Due to efforts of the new Antrim Garden Club, downtown Antrim has 36 planters spouting pink wave petunias.
“Our main goal is to help beautify the town,” said co-Chair Amy DeLisle. “We’re working with the DPW and looking at town properties and thinking about what else we can do, and we’re going to start doing some fundraising to buy plants. We’re really excited about it.”
Future projects include plans for garden beds on the lawn of the Antrim Baptist Church, at the intersection of routes 202 and 31 and at Goodell Park, and possible expansion of the flower beds at Memorial Park.
All plants and planters for the Main Street project were locally sourced through Tenney Farm and Edmunds Ace Hardware.
Volunteer Helene Newbold helped organize student volunteers from Antrim Elementary School and Great Brook School to plant the containers just before Memorial Day.
“One of our garden club members, Rose Novotny, is on the PTO, and she said, ‘It would be great if we could get children from AES involved,’” Newbold said. “So I contacted the middle school and the elementary school, and they were happy to get involved.
The project included volunteers of all ages.
“We had students in preschool through eighth grade volunteer to help make the planters. They were in the middle of standardized testing, and they did it on their lunch hour. The differences in the different age groups was very funny; the little kids stopped dirt one cup at a time, while an eighth-grade boy just picked up the whole bag and dumped it out,” Newbold said.
Newbold said she wanted the students “to be able to see the planters on Main Street as they went by on the bus.”
“That made it very real for them; they could see what they accomplished, and they can watch them as they grow,” she said.
Before students planted their containers, the garden club sent the teacher of each class a poster illustrating how the pots would be filled.
The planters use plastic bottles as fill in the bottom of the containers to save on soil and water, two layers of cardboard to help retain water and a layer of potting soil, in which the students gently placed wave petunias.
Graphic designer and Antrim Community Board volunteer James Panico designed the poster.
“I didn’t know it was better to not fill the whole container with dirt, but our volunteers are very knowledgeable and knew the right way to do it,” Newbold said. “The roots of the plants only reach down so far, so you don’t need to fill the whole thing with dirt. They are huge pots.”
Garden club volunteers explained to the students how using the plastic bottles as fill keeps the bottles out of landfills and saves water and soil.
“One middle school student asked why we’re using plastic planters, since it’s not sustainable, and I was able to tell him our pots were made of recycled marine plastic,” Newbold said.
Jennifer Murdaugh, who is co-chair of the new garden club along with DeLisle, said the club has gotten a positive response from the community so far.
“A lot of people have made comments about how nice they look,” she said.
The club will be making its official public debut at the Antrim in the Evening concert on Wednesday, July 16, at 6 p.m. at Memorial Park with a plant and bake sale.

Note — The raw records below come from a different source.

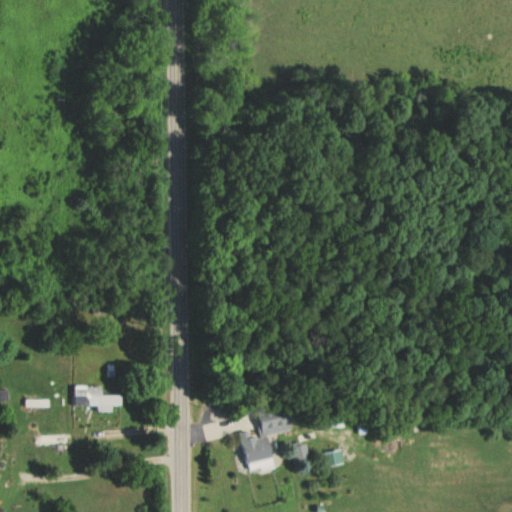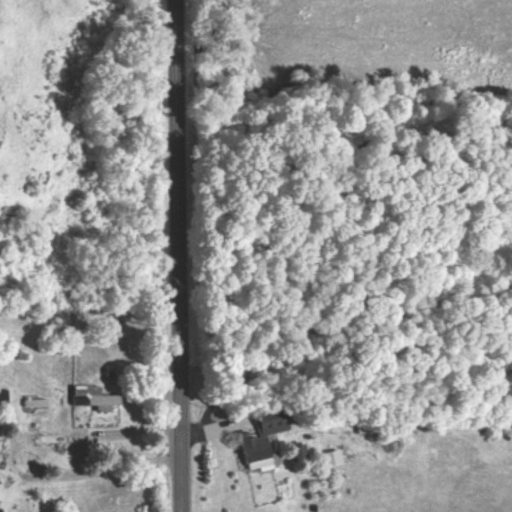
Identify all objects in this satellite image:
road: (175, 256)
building: (96, 396)
building: (265, 438)
building: (303, 450)
building: (334, 457)
road: (104, 469)
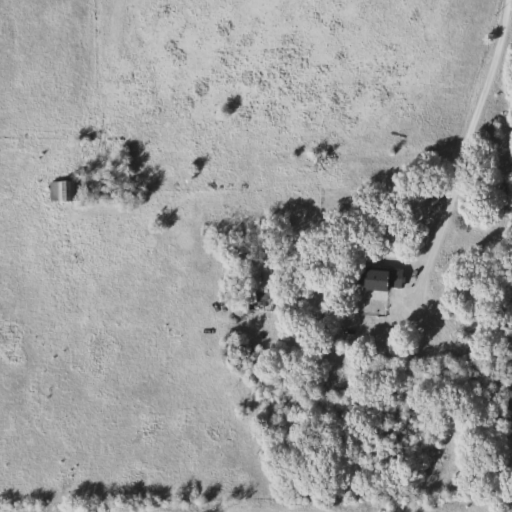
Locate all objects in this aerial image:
road: (466, 131)
building: (61, 189)
building: (61, 190)
building: (377, 278)
building: (377, 279)
building: (256, 301)
building: (256, 301)
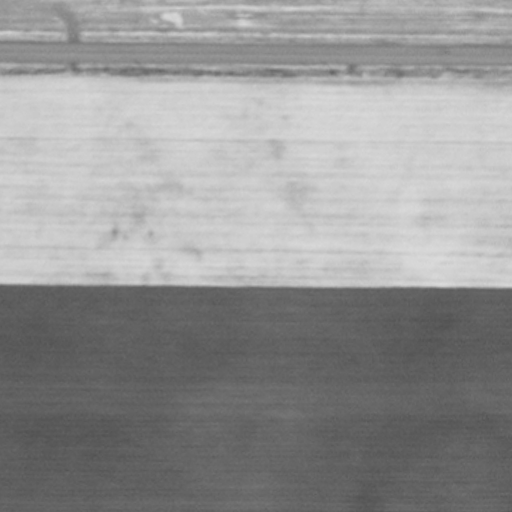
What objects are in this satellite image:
road: (255, 53)
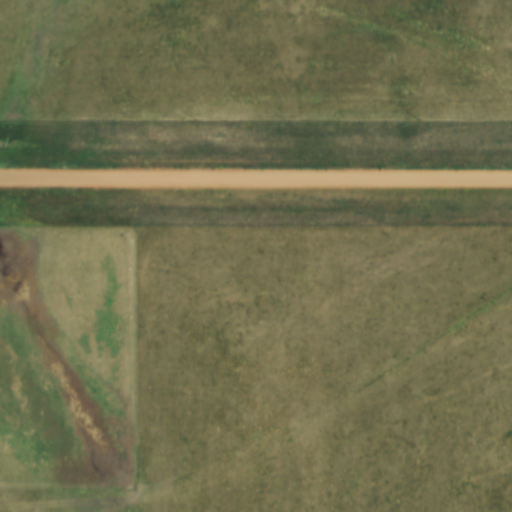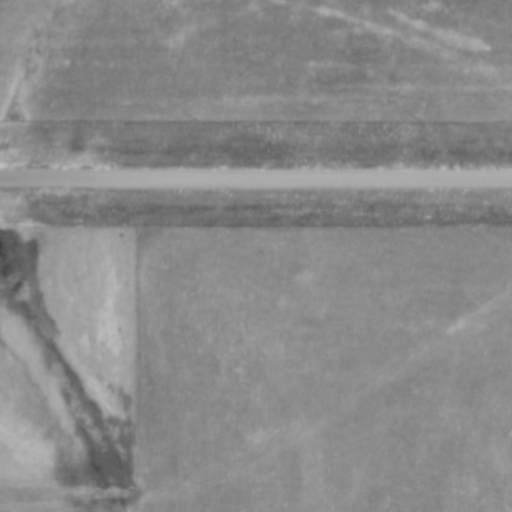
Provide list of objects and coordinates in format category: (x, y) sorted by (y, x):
road: (256, 182)
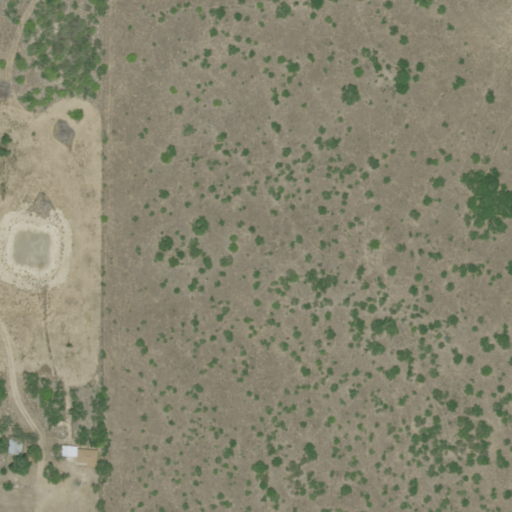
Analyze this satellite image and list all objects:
building: (11, 445)
building: (83, 456)
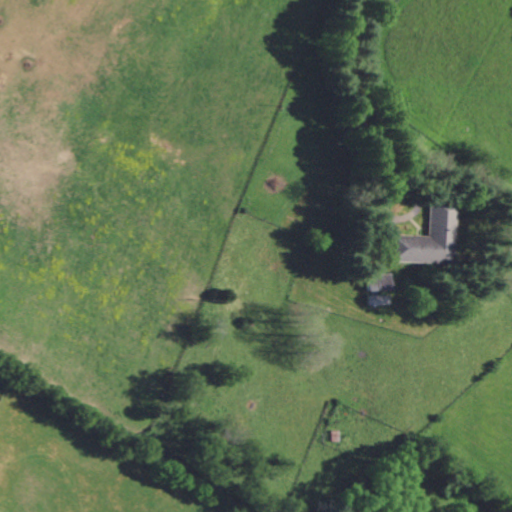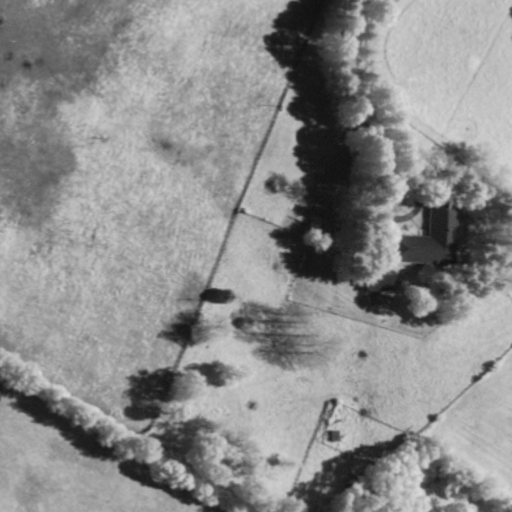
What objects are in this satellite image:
road: (361, 100)
building: (427, 240)
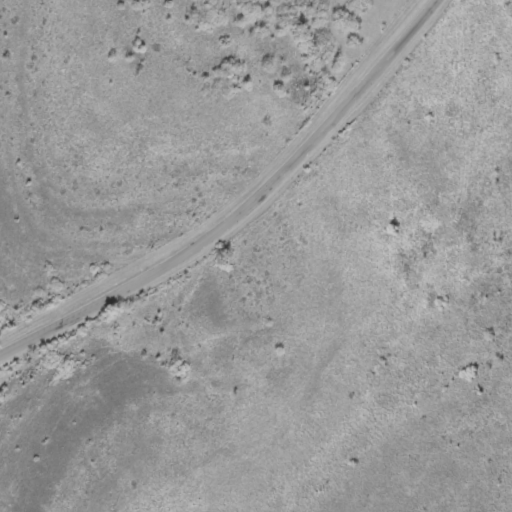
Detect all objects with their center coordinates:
road: (242, 208)
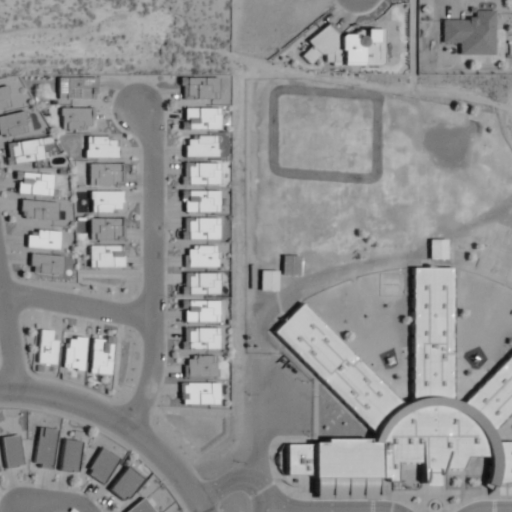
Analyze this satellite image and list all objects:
building: (471, 33)
building: (344, 47)
building: (75, 87)
building: (196, 88)
building: (3, 97)
building: (75, 118)
building: (198, 118)
building: (14, 123)
building: (198, 146)
building: (99, 147)
building: (23, 151)
building: (104, 174)
building: (198, 174)
building: (32, 183)
building: (198, 200)
building: (104, 201)
building: (36, 210)
road: (503, 215)
building: (198, 228)
building: (104, 229)
building: (41, 239)
building: (436, 249)
building: (105, 256)
building: (199, 256)
building: (43, 264)
road: (363, 268)
road: (158, 270)
building: (267, 280)
building: (198, 284)
road: (82, 308)
building: (198, 311)
road: (12, 325)
building: (199, 339)
building: (44, 348)
building: (72, 353)
building: (99, 355)
building: (199, 366)
building: (197, 393)
building: (400, 403)
building: (400, 403)
road: (117, 424)
building: (43, 449)
road: (258, 450)
building: (10, 452)
building: (68, 456)
building: (99, 466)
building: (123, 484)
road: (262, 502)
road: (61, 505)
building: (139, 507)
road: (497, 510)
road: (313, 511)
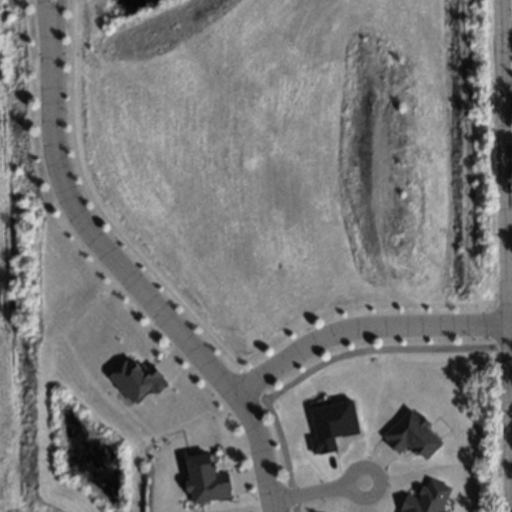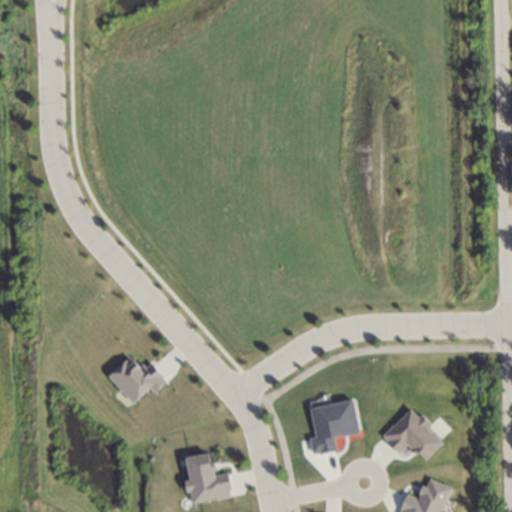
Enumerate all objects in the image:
road: (43, 28)
road: (51, 28)
road: (505, 103)
road: (501, 255)
road: (138, 290)
road: (357, 329)
road: (375, 348)
building: (136, 379)
building: (333, 425)
building: (413, 435)
road: (278, 444)
building: (203, 478)
building: (206, 479)
road: (345, 480)
road: (307, 493)
building: (427, 498)
building: (428, 498)
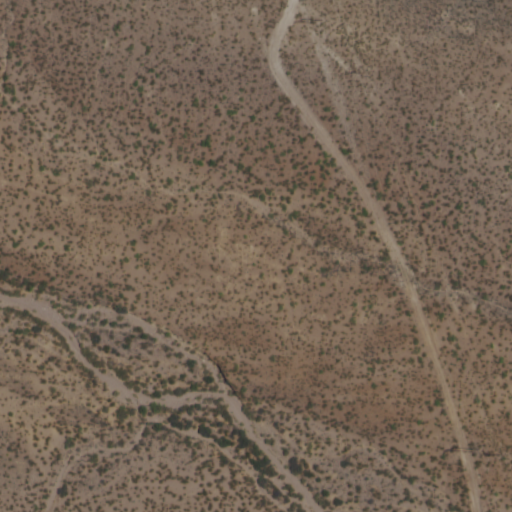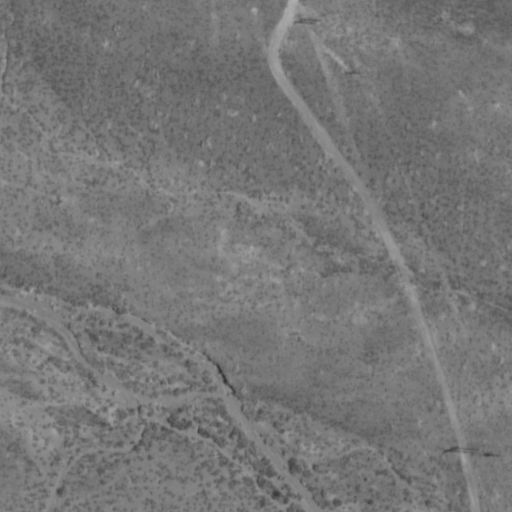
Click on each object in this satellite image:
road: (392, 242)
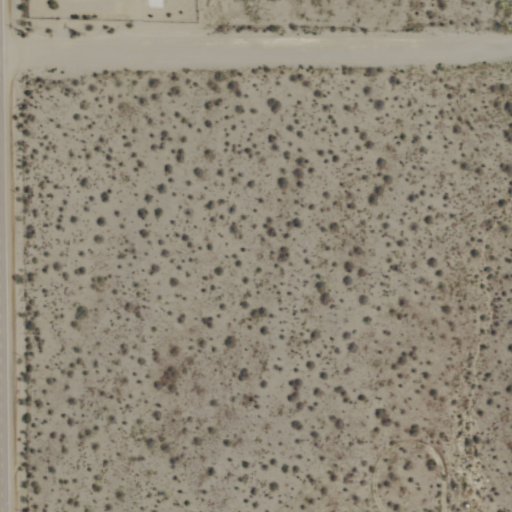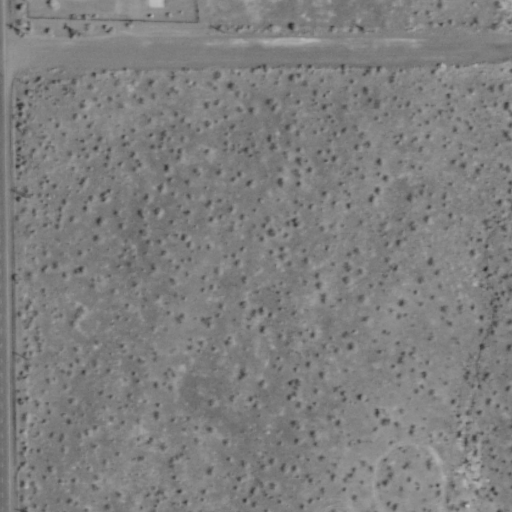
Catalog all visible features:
road: (261, 62)
road: (10, 255)
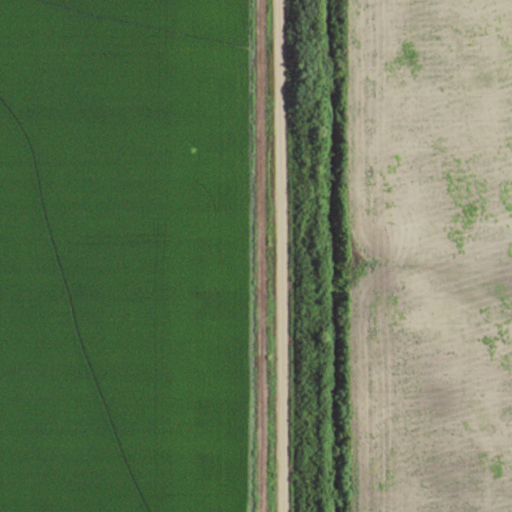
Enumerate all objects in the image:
road: (278, 256)
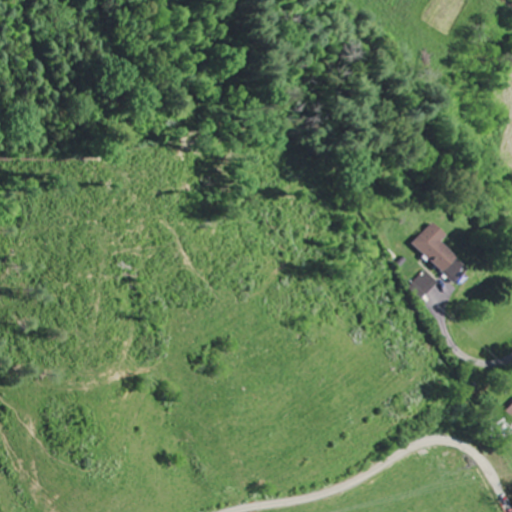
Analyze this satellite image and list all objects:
building: (439, 254)
building: (425, 284)
road: (452, 347)
road: (498, 362)
building: (510, 412)
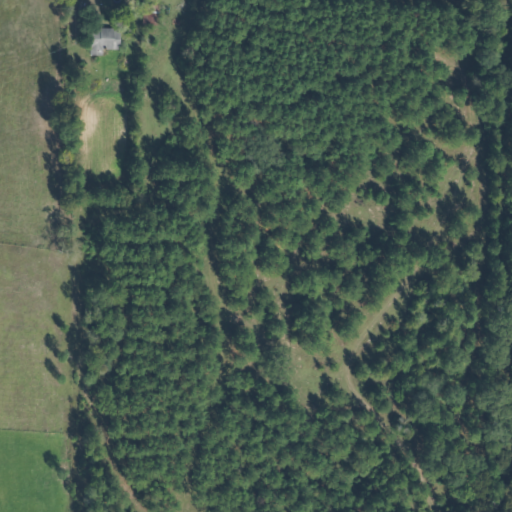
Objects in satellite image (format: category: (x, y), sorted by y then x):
building: (108, 40)
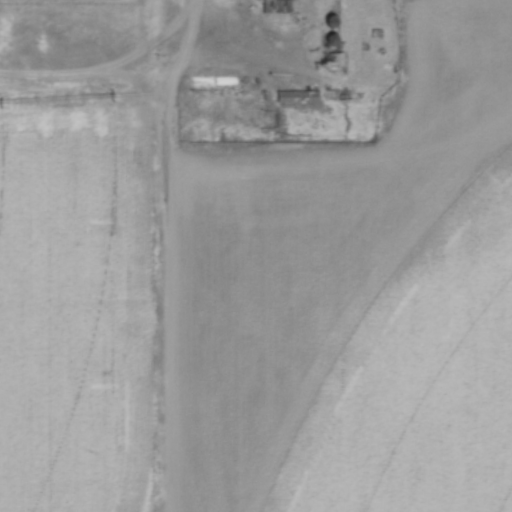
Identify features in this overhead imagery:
building: (274, 6)
road: (168, 79)
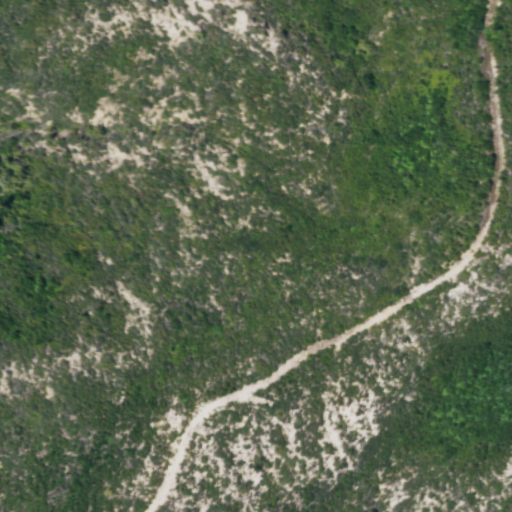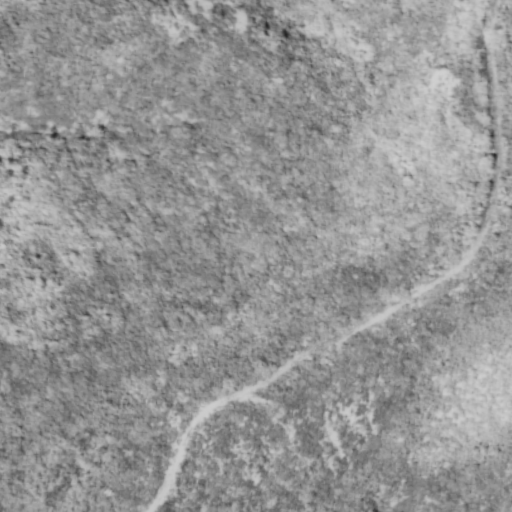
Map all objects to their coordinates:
road: (494, 143)
road: (300, 359)
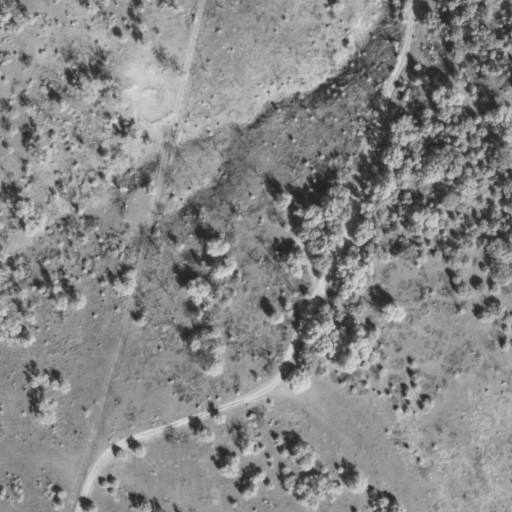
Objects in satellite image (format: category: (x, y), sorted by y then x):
road: (342, 307)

“We’ll be doing our first plant sale, with cuttings and plants. That should be a nice way for us to kind of introduce what we’re doing,” DeLisle said .
Murdaugh joked that “no one really knows who we are yet.”
“I think I startled people at the police station the other night. I was out there watering the planters and set off the motion lights and someone came out and said, ‘Do you need any help?’” Murdaugh said. “The planters are the very first thing we have done.”
DeLisle and Jennifer Murdaugh are taking the lead on organizing the club, which meets monthly at James A. Tuttle Library. So far, 16 Antrim residents have signed up.
“We all love to garden,” said member Mary Devine. “We’re not all experts, but we all love plants and gardening.”
At a recent meeting, members discussed how to get rid of “thrip,” tiny insects thatch that can infect houseplants and planters, after Devine said she may have spotted the condition in one of the new planters.
Member Linda Breyer suggested neem oil to treat the thrip.
“We’ll keep an eye on all the planters,” she said
According to Antrim native Renee Mercier-Gerritsen, Antrim “always” had a garden club until about 1998, when it went dormant.
“I remember ladies in my neighborhood being in the club,” Mercier-Garritsen said.
The new garden club is an initiative of the Antrim Community Board. Newbold, who is chair of the ACB, said a garden club was one of the most-popular suggestions that came out of a community survey the ACB sent out in 2023.
“The community board’s mission is to connect people with similar interests, and to find volunteers who want to help work on projects that will help the town, and to get some things started,” Newbold said. “In the survey, we asked people what they were interested seeing happen in town, and a ton of people suggested bringing back the garden club.”
The Antrim Community Board has also facilitated the relaunch of the transfer station’s swap shop, helped revive the Antrim Players and organized last winter’s Antrim Business Fair.
“We’re thrilled that we were able to get people connected for the garden club, and we had a great response, and now they are just running with it,” Newbold said.
The garden club is looking for sponsors for each Main Street planter. Residents or businesses who would like to sponsor a planter should send a check for $35 made out to Town of Antrim, with “Main Street Planter” in the subject line, to P.O. Box 517, Antrim, NH, 03440.